News-crawler

This project contains the code for scraping vnexpress.net, tuoitre.vn and lists out the top 10 articles from last week, ranked by the total number of likes in “Ý kiến" section of the article

Usage

Make sure python3 is installed
Download the source code into /opt/news-crawler
Install necessary packages

pip install -r requirements.txt

Run the web server with the following command

python app.py

Install cronjob with crontab -e

PATH=/usr/local/sbin:/usr/local/bin:/usr/sbin:/usr/bin:/sbin:/bin:/usr/games:/usr/local/games:/snap/bin
*/30 * * * * /opt/news-crawler/crontab.sh

Optional: Run crawler manually with the following commands:

scrapy crawl vnexpress
scrapy crawl tuoitre

How it works?

About scrapy

Scrapy is a fast high-level web crawling and web scraping framework, used to crawl websites and extract structured data from their pages. It can be used for a wide range of purposes, from data mining to monitoring and automated testing.

Built-in middleware and pipelines and asynchronous processing make scrapy is appropriate for this kind of task.

VNExpress Crawler

The crawler starts with predefined category links and extracts article_id from <article> tag.

After that, the following API is used to get more details about that article, such as title, original_cate, site_id, article_type and publish_time:

https://gw.vnexpress.net/ar/get_basic?data_select=title,lead,share_url,article_type,original_cate,site_id,publish_time&article_id=<comma-separated-list>

It also continues with the next page if publish_time of the last article is still in a 7-day time window.

Then another API is used to get the comment list and count number of likes across pages

https://usi-saas.vnexpress.net/index/get?offset=0&limit=200&sort=like&objecttype=<article_type>&siteid=<site_id>&categoryid=<original_cate>&tab_active=most_like&objectid=<article_id>

Finally, heapq.nlargest is used to get top 10 of articles by number of likes by using a heap structure and export it to vnexpress-top10.json

Tuoitre Crawler

The crawler starts with predefined category links and extracts article_id from <a class="box-category-link-title"> tag.

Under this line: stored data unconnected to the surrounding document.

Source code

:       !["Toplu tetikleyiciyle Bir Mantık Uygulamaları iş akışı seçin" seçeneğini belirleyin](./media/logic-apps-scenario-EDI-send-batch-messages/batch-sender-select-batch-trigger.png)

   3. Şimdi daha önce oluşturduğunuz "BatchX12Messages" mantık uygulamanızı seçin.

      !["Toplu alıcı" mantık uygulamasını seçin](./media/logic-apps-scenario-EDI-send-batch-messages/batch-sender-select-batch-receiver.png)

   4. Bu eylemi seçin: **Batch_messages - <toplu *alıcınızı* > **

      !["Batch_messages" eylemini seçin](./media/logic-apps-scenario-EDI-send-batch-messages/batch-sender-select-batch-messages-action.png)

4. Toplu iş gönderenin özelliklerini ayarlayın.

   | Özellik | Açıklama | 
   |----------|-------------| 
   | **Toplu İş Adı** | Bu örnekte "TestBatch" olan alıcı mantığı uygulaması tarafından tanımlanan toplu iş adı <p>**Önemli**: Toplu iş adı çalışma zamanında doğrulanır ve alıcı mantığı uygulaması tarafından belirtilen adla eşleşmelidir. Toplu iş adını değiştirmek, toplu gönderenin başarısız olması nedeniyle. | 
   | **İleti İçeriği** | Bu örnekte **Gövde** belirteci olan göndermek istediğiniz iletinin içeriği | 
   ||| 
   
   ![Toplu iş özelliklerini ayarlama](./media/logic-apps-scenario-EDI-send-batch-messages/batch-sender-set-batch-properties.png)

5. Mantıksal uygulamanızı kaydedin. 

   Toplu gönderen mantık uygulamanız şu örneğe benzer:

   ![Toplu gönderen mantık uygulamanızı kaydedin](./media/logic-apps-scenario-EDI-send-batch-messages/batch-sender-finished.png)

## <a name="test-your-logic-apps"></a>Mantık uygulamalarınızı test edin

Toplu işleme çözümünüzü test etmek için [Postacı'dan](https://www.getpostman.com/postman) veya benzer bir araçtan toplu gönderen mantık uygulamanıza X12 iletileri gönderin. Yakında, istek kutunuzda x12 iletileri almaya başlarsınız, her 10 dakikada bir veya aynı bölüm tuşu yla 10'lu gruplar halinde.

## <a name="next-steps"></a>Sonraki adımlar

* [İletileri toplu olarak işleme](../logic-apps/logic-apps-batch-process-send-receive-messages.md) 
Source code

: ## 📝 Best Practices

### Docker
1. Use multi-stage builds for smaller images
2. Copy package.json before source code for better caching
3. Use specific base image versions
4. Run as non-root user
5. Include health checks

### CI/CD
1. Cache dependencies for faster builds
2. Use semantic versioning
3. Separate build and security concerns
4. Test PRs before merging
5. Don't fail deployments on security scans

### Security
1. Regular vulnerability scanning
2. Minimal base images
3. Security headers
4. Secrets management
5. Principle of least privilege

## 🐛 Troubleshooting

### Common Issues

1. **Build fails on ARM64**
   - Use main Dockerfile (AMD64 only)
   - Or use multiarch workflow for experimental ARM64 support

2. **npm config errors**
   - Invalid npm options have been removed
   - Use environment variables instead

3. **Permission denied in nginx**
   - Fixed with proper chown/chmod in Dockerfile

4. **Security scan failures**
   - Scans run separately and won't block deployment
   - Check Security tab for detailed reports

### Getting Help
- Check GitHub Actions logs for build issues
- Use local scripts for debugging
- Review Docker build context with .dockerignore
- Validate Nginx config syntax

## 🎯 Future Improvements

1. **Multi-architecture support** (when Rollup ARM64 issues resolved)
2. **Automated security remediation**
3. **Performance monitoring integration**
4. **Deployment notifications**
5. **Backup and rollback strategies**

First 8 characters of the article_id is also considered as publish_time and compared with a 7-day time window to decide whether the next page is necessary to crawl

Then an API is used to get the comment list and count nubmer of likes across pages

https://id.tuoitre.vn/api/getlist-comment.api?pageindex=1&pagesize=50&objId=<article_id>&objType=1&sort=2

Finally, heapq.nlargest is used to get top 10 of articles by number of likes by using a heap structure and export it to tuoitre-top10.json

Webserver

The web server essentially reads the latest data from <crawler>-top10.json or <crawler>-top10.bak.json and renders a simple UI for users.

There are 3 main HTTP endpoints:

/ to serve index.html
/run_vnexpress to trigger vnexpress crawler if it's not running yet
/run_tuoitre to trigger tuoitre crawler if it's not running yet

The cronjob also triggers the above jobs every 30 minutes, with a timeout of 20 minutes for each job.